I have a dataset similar to this fictional one
data = {'category':['foo','foo','foo','foo','foo','bar','bar','bar','bar','bar'],'part':['101','102','103','104','105','201','202','203','204','205'],'site_a':['yes','yes','no','no','no','no','yes','no','no','no'],'site_b':['no','no','no','no','no','no','yes','no','no','no'],'site_c':['yes','no','no','no','no','no','no','no','no','no']}
I need to group by category and filter which site has all no values for each category value. 'site_b' would be true for category 'foo' and 'site_c' would be true for category 'bar'. I guess if I converted yes to 1 and no to 0 then I could do some kind of aggregation function if I used groupby. I was also reading about multiindexing, but wasnt sure how to iterate through the categories to find which sites had all 'no' values.

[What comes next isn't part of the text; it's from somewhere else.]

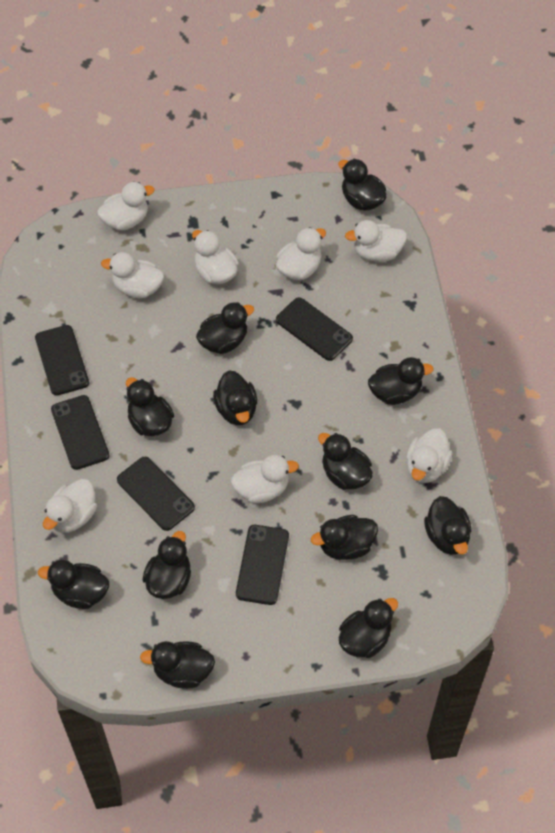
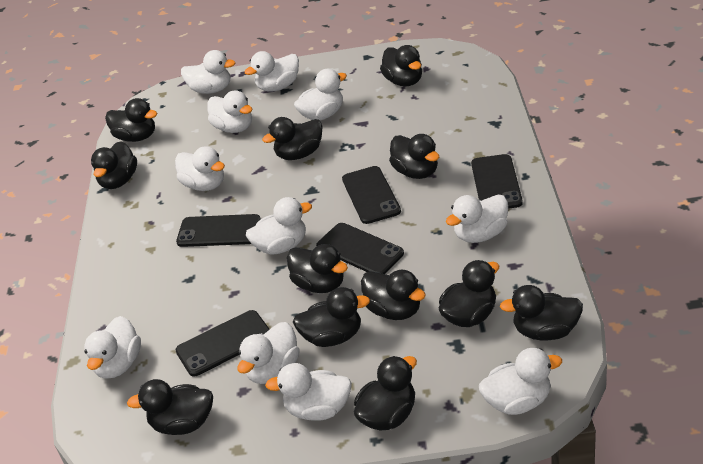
white duck: 8 -> 11

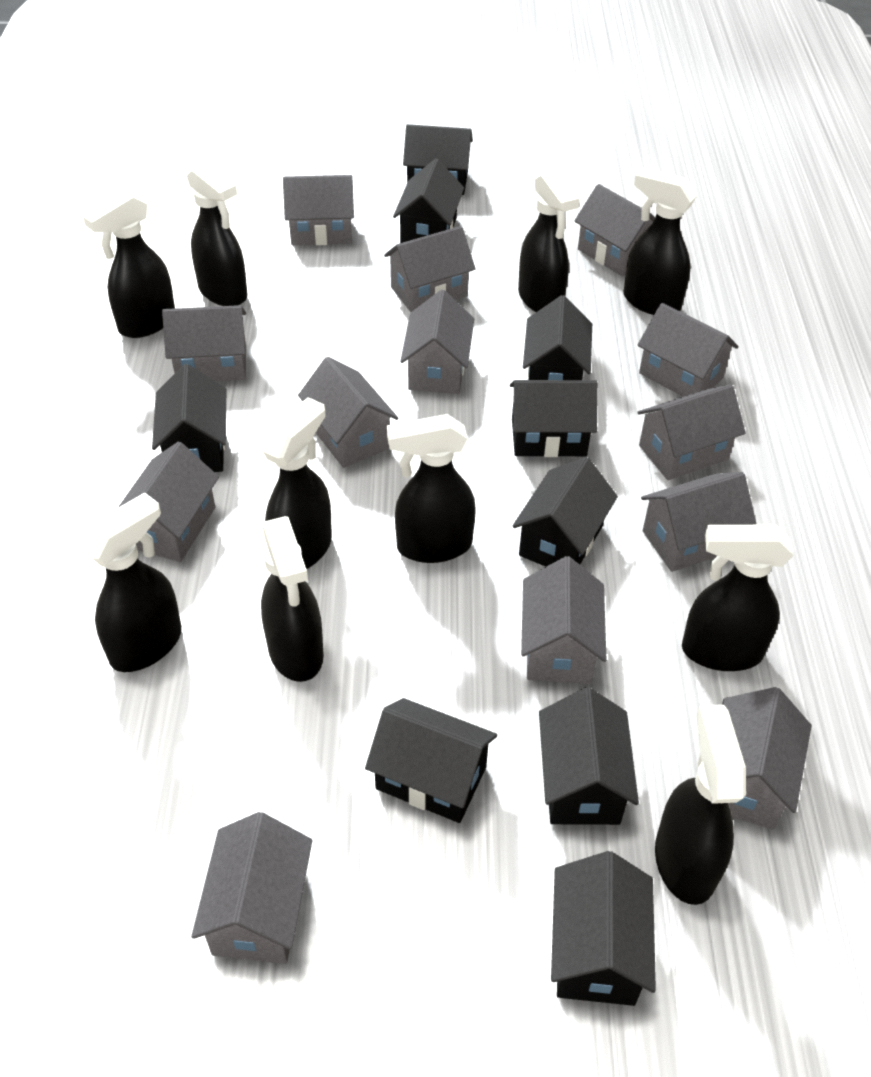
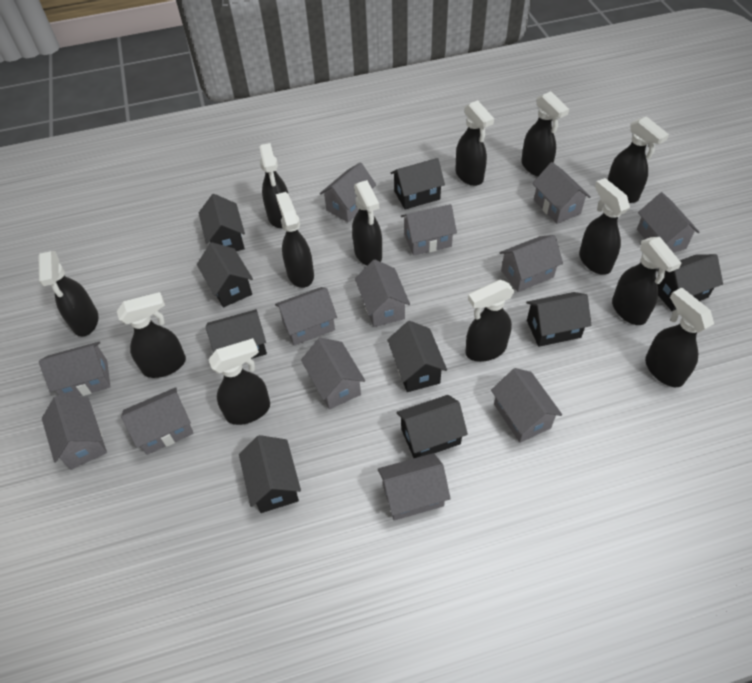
black spray bottle: 10 -> 13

This is what my multi index looked like
df.set_index(['category','part'], inplace=True)
site_a site_b site_c
category part
foo 101 yes no yes
102 yes no no
103 no no no
104 no no no
105 no no no
bar 201 no no no
202 yes yes no
203 no no no
204 no no no
205 no no no
This way if a site is not using a part from the category then I would remove that category from each sites list of category/parts.

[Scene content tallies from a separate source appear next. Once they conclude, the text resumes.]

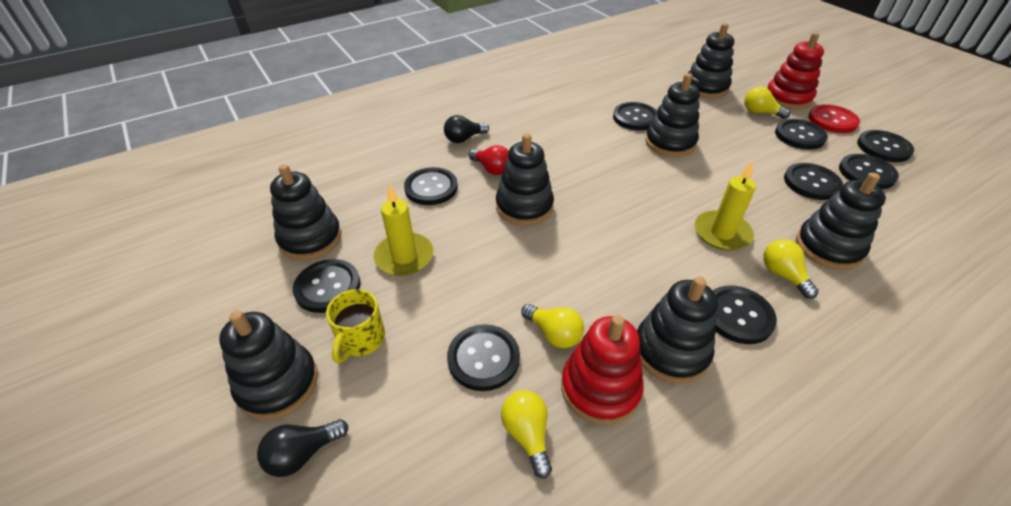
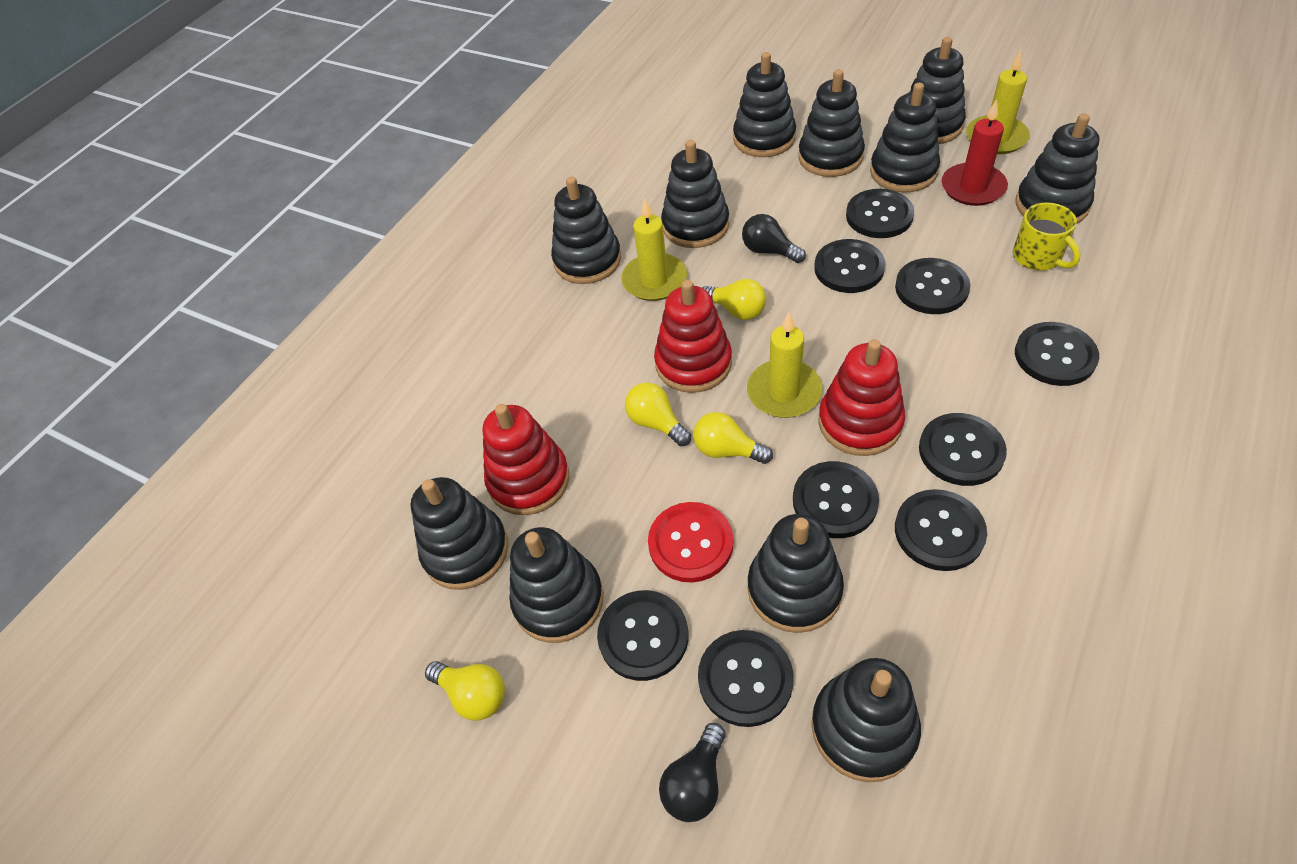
black stacking toy: 7 -> 11
red candle: 0 -> 1
red light bulb: 1 -> 0
red stacking toy: 2 -> 3
yellow candle: 2 -> 3

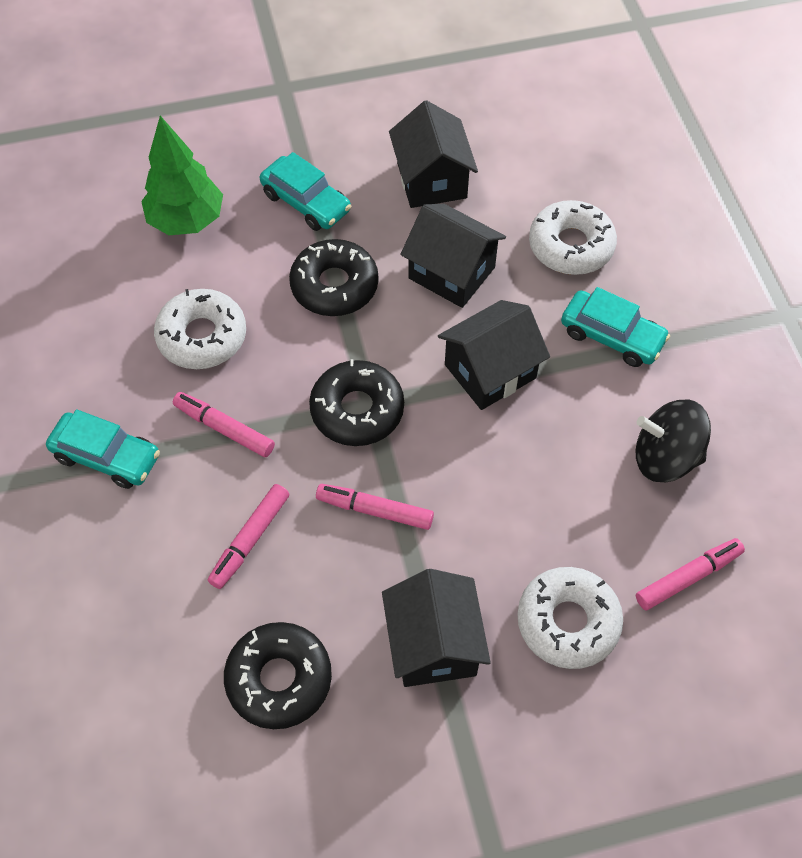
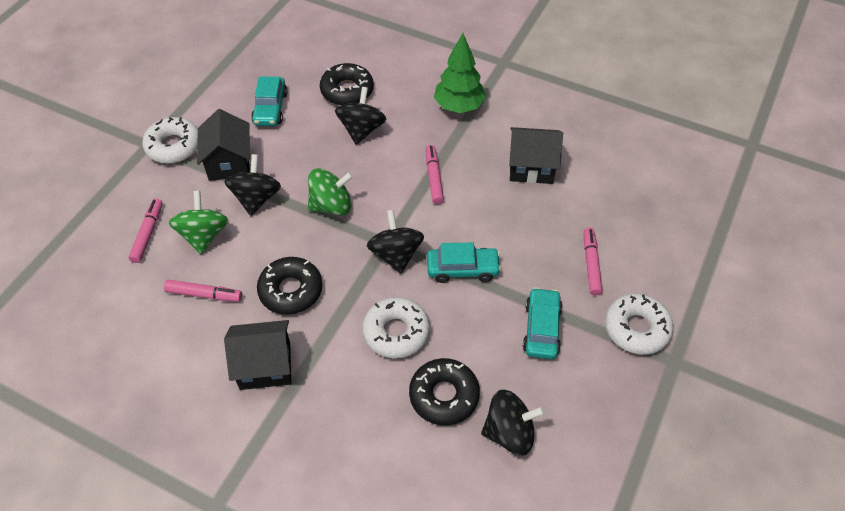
black house: 4 -> 3
black spinning top: 1 -> 4
green spinning top: 0 -> 2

much appreciation for the guidance on using groupby or multiindex
IIUC,
df.set_index('category')[['site_a', 'site_b', 'site_c']].eq('no').groupby(level=0).all()
Output:
site_a site_b site_c
category
bar False False True
foo False True False
Dataframe restructured:
df.set_index('category')[['site_a', 'site_b', 'site_c']].eq('no').groupby(level=0).all().stack().reset_index()
Output:
category level_1 0
0 bar site_a False
1 bar site_b False
2 bar site_c True
3 foo site_a False
4 foo site_b True
5 foo site_c False